Stinks? You bet. But here’s the kicker:
The vast majority also involved local police officers acting in concert with federal officials, the database shows. If the ruling in the Austin case stands, the blanket of federal immunity could extend to hundreds, if not thousands, of state and local police officers who participate in federal task forces set up to handle matters as varied as immigration offenses and sex crimes.
How did this happen? Time to play a fun game of connect the dots. Local police are subject to jurisdictional limitations. For example, an Austin police officer works his beat in Austin, right? But to fight the drug war, where scary stories of national and international drug cartels are legion, the idea was born that by creating “task forces” consisting of law enforcement officers from multiple jurisdictions, both local, state and federal, they could go beyond their limited jurisdiction to, well, anywhere they had to go.
So what’s does it take to make such a “task force”? A few cops, a few agents, get assigned to one, they give it a cool name, there is a piece of paper somewhere cross-designating the people on the task force as agents of one sovereign as well as others, and, boom, there you go.

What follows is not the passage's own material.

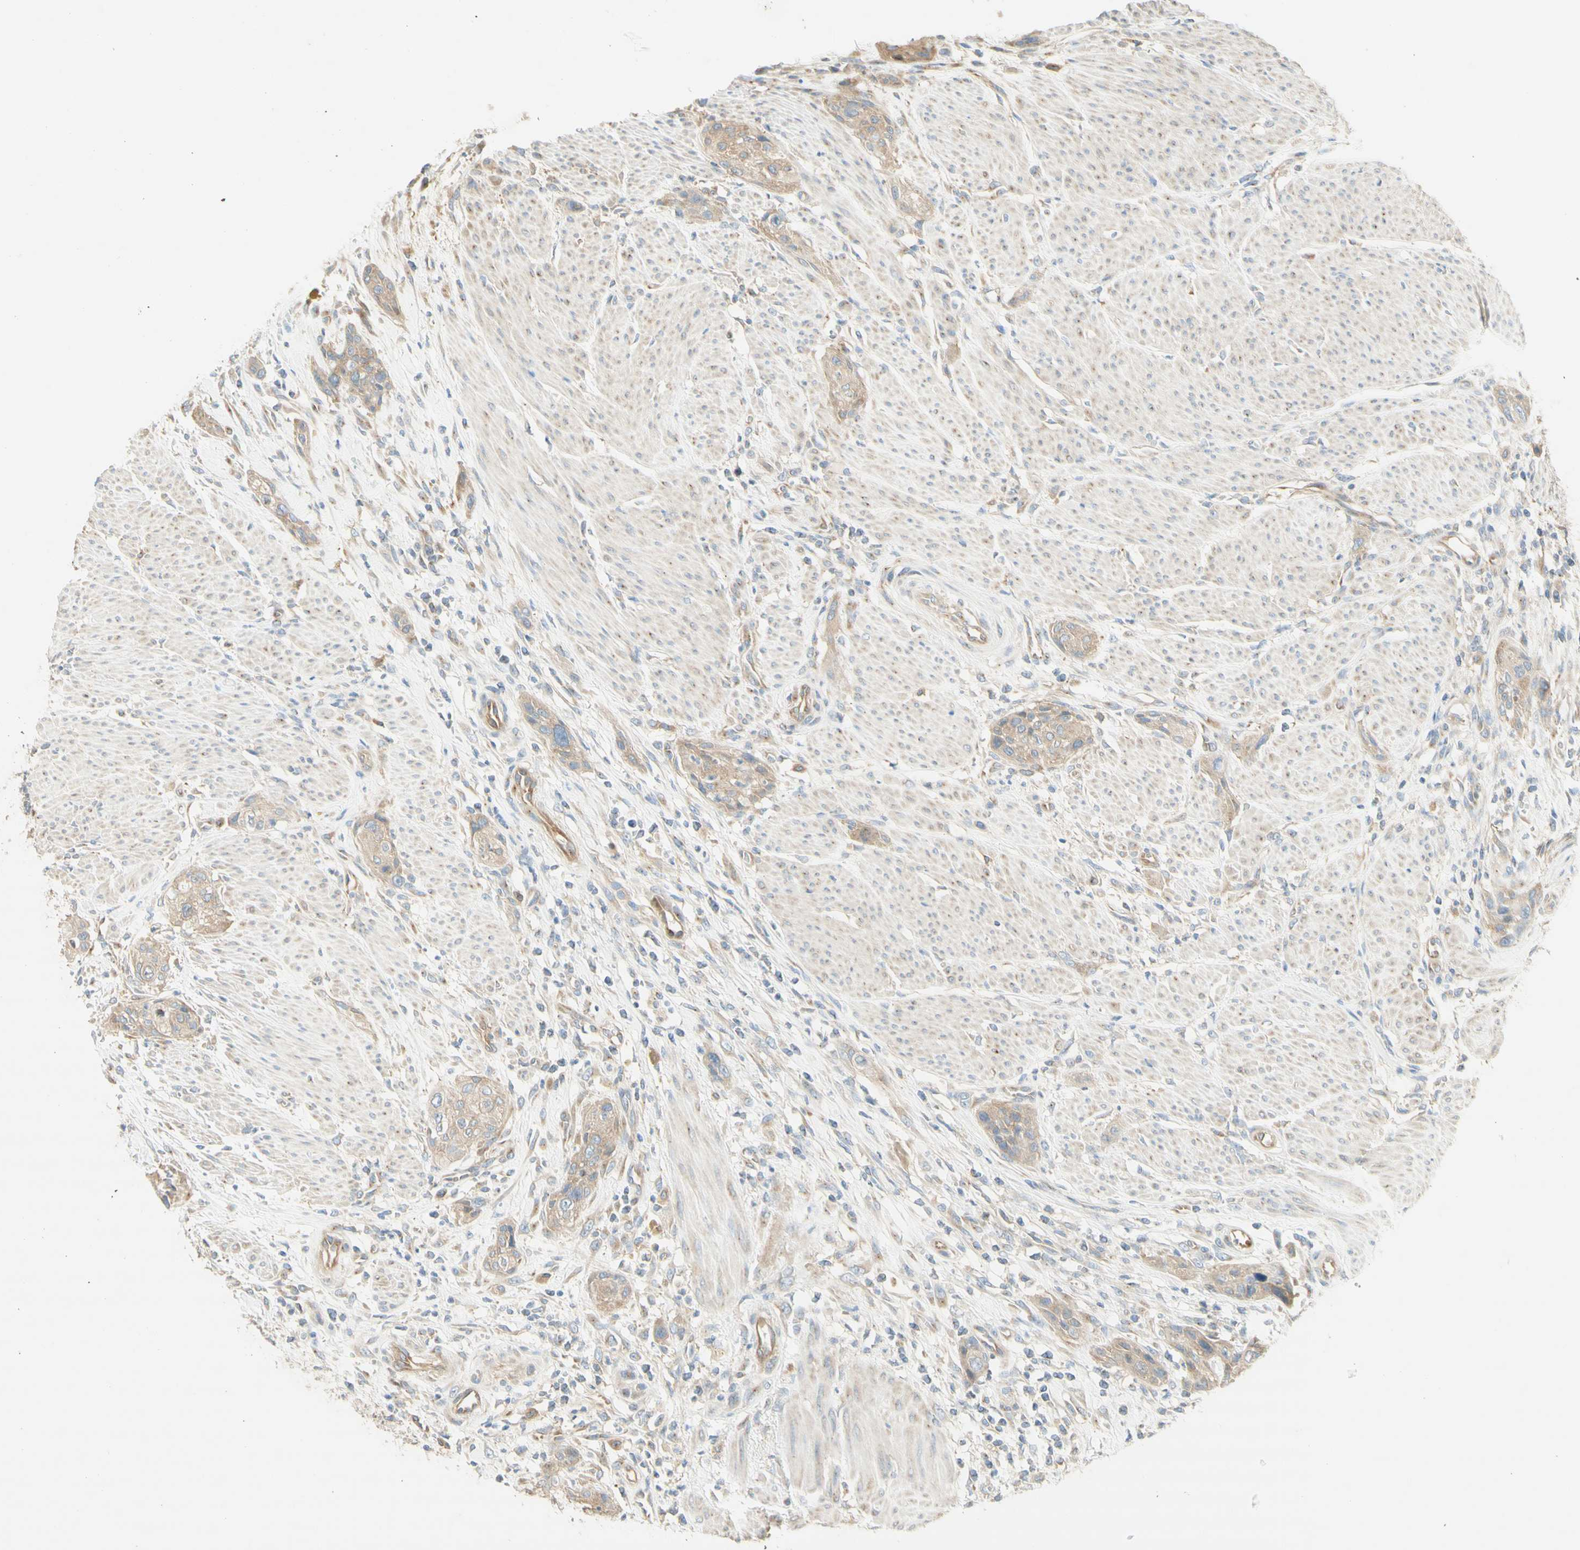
{"staining": {"intensity": "weak", "quantity": ">75%", "location": "cytoplasmic/membranous"}, "tissue": "urothelial cancer", "cell_type": "Tumor cells", "image_type": "cancer", "snomed": [{"axis": "morphology", "description": "Urothelial carcinoma, High grade"}, {"axis": "topography", "description": "Urinary bladder"}], "caption": "High-magnification brightfield microscopy of urothelial carcinoma (high-grade) stained with DAB (3,3'-diaminobenzidine) (brown) and counterstained with hematoxylin (blue). tumor cells exhibit weak cytoplasmic/membranous positivity is present in approximately>75% of cells. (brown staining indicates protein expression, while blue staining denotes nuclei).", "gene": "DYNC1H1", "patient": {"sex": "male", "age": 35}}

And every cop on the task force is suddenly a federal agent as well. Not like they trained at Quantico type of federal agent, but a paper federal agent.
This has been going on for decades, and it plays out in ways that nobody (outside of the lawyers who practice criminal law) paid much attention. It solved a bunch of problems that might otherwise have made prosecution more difficult, from the Elkins “Silver Platter” doctrine to keeping courts busy, but not too busy.
The task force could bring its cases to whichever prosecutors office best served its needs. If they engaged in conduct that was flagrantly unconstitutional under state law, no problem. They just walked across the street to the federal courthouse. Problem solved!
Most of the time, the jurisdictional issues had nothing to do with the cop being charged for killing some guy, which is why it failed to get on people’s radar. Rather, it was just a mechanism to prosecute drug dealers (and it was so gloriously effective that the use of multijurisdictional task forces has since spread out to all manner of crime). Nobody cared about it when it was drug dealers, because everybody hated drug dealers. Same as what happened with civil in rem forfeitures. And so a body of law developed around the authority of cross-designated cops and agents, and nobody said “boo.”
But now, a cross-designated Austin cop gets a free pass on killing Larry Jackson, and everybody is outraged. They should be. The whole concept of cross-designation is a circumvention of the limits of dual sovereignty, and would enable Kleinert to have it both ways, cashing his Austin Police Department paycheck while basking in the cloak of federal supremacy.
Of course, this does not prevent the United States Department of Justice from prosecuting Kleinert if the state is precluded from doing so.
“The fact is that [Kleinert] was working in a federal capacity and carrying out his federal duties,” Leavitt said. “So as long as he was acting in good faith, which he was, he is immune from state prosecution.”
While the state plans to appeal Judge Yeakel’s ruling, there remains an easier answer that would overcome the problem. Hey feds, you want your task force? Clean up its mess. Prosecute Kleinert and put some flesh in the game.